'Dual Personality' shows both Steve's soldier self and the artist he became after being treated for PTSD with art therapy.
I was 19 when I went over, I was 19 when I came home and I was two people. I tried immediately to get back into life as I had known it before the war, but I couldn't let the soldier part go. It wouldn't go away. I was retired, but I still responded to sensory input as a combat soldier. I do feel I have two personalities. In combat, what formed after a while was that I had to give up believing I'd survive, just to survive. In doing so, I let rise to the surface a new part of me, a part I never knew existed. That was to live by the senses - smell, sight, sound, touch - to survive. That barbaric or animalistic side, that I think all of us have, became dominant in me while I was in Viet Nam.
Once I took everything military, everything green, everything I had - photographs - that I could find, and I burned it. Still I couldn't forget. I tried to use stop therapy, which is any time a thought occurs to stop it, but I got an ulcer. I had no control over this. I was so maddened by it that I tried to commit suicide. All that did was send me deeper into soldier mode.
What I'm afraid of is someone will upset me by attacking me. My response to that might be the way it was in combat - immediate and lethal. Sometimes this fear in me about hurting other people makes me want to cut my hands off. But they're the same hands that make statues. It's all in the head, it's not in the hands.
-- Steve Piscitelli, May 5, 1987
Excerpts from Massive Trauma and Post-traumatic Stress Disorder: The Survivor Syndrome, by Bruce I. Goderez, MD, staff psychiatrist, VA Medical Center, Northampton, Massachusetts:
Many combat veterans can report a particular traumatic incident which resulted in a sudden discontinuity in psychological functioning, a profound transformation which could occur at different points in their tour depending on the severity of stress and the inherent coping capacity of the individual. This change often came at the moment of the first kill or after seeing a friend blown to pieces. In some cases the transformation was virtually instantaneous, a psychological 'snap' which later may be described as literally having died. In the majority of cases there was a period of hours to days of acute disorganization indistinguishable from the classic description of an acute combat reaction.
The transformed soldier was often hardly recognizable as the adolescent who had prepared for combat a few short months before. All the previous beliefs about the nature of the world and one's placed in it became meaningless. Normal emotions such as love, tenderness, compassion, empathy, and ordinary fear seemed to be gone, having been replaced with the capacity to hate in a totally uninhibited manner which is unimaginable to ordinary people.

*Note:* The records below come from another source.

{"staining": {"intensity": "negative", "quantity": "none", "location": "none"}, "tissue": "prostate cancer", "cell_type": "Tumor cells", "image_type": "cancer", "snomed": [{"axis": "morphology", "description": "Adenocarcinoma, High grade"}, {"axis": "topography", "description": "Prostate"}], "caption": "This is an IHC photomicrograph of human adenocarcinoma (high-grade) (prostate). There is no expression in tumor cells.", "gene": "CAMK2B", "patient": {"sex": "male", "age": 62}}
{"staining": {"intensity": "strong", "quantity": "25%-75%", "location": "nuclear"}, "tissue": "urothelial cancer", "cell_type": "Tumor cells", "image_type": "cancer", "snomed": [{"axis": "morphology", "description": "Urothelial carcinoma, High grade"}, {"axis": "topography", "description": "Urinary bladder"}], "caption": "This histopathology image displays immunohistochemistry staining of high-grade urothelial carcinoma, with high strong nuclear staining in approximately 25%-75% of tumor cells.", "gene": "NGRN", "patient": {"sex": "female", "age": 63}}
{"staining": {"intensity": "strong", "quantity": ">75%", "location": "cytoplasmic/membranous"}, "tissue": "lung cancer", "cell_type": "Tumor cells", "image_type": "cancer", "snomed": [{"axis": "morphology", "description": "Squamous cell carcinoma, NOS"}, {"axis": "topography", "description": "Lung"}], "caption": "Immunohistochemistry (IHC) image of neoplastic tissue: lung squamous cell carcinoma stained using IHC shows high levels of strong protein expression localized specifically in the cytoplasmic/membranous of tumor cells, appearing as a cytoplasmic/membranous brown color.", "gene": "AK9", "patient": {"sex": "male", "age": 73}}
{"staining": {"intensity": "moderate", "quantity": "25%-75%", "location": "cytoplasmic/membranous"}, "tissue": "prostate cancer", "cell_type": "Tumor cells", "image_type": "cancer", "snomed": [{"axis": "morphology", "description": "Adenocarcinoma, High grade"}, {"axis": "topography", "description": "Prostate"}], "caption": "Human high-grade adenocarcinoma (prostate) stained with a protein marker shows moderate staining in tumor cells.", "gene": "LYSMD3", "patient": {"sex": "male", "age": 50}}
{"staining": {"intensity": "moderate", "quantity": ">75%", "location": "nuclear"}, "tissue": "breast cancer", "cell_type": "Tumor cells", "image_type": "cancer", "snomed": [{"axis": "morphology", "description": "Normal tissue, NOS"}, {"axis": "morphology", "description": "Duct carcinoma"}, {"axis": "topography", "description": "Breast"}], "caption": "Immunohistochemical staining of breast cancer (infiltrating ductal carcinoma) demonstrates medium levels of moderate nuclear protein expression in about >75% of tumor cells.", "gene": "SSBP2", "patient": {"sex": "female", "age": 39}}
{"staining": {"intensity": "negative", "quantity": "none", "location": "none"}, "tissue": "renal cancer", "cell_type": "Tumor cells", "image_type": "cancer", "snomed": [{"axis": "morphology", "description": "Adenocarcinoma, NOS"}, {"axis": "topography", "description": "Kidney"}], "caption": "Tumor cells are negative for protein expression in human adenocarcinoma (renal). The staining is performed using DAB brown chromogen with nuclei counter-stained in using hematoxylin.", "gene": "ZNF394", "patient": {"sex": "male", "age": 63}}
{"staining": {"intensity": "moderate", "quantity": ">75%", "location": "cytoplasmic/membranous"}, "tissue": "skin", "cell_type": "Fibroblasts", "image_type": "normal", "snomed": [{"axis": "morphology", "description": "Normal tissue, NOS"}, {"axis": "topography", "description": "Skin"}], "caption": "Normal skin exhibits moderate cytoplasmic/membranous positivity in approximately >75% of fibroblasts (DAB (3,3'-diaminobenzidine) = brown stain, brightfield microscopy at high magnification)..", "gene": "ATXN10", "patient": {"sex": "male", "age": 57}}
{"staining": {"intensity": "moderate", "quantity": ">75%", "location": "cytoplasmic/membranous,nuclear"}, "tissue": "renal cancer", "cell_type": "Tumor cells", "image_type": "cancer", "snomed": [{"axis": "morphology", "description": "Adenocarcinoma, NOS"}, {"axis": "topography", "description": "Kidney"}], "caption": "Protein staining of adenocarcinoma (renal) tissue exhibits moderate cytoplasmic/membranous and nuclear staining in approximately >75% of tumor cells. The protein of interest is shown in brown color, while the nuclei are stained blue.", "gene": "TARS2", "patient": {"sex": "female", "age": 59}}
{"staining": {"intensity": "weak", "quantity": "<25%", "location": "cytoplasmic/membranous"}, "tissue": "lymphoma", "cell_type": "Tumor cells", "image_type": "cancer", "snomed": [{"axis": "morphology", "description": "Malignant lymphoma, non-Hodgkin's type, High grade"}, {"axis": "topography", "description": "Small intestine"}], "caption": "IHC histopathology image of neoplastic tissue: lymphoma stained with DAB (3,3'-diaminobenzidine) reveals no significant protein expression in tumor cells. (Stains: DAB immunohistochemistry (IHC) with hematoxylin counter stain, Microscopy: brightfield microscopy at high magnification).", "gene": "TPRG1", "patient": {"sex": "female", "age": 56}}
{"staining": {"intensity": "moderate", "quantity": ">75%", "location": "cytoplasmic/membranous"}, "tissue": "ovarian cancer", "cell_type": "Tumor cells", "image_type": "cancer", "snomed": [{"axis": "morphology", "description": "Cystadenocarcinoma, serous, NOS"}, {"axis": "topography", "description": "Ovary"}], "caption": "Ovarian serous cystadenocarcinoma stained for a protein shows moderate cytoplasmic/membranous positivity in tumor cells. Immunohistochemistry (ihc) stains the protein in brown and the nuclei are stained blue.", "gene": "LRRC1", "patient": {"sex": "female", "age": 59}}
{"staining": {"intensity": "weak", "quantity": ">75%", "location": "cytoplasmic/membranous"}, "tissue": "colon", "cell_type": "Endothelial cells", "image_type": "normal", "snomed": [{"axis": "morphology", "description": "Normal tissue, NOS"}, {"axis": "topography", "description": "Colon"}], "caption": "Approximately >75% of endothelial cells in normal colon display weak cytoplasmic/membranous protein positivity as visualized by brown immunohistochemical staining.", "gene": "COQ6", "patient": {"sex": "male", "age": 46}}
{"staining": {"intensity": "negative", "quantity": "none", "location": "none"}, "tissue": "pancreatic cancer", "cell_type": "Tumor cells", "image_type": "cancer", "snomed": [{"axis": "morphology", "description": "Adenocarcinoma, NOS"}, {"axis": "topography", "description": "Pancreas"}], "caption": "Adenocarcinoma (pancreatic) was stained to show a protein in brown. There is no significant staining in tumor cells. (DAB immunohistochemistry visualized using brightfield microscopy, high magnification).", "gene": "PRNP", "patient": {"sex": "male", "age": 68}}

The most parsimonious description of this process is that, under the stimulus of overwhelming stress, the original adolescent personality was rather suddenly suppressed or disassociated and replaced by a 'warrior personality' that had been rehearsed in basic training. This warrior personality represents the coherent functioning of an elaborate set of attitudes and skills that favor survival in a combat situation. It is our observation that much of the extreme symptomatology manifesting today represents the persistence into civilian life of various aspects of this warrior personality.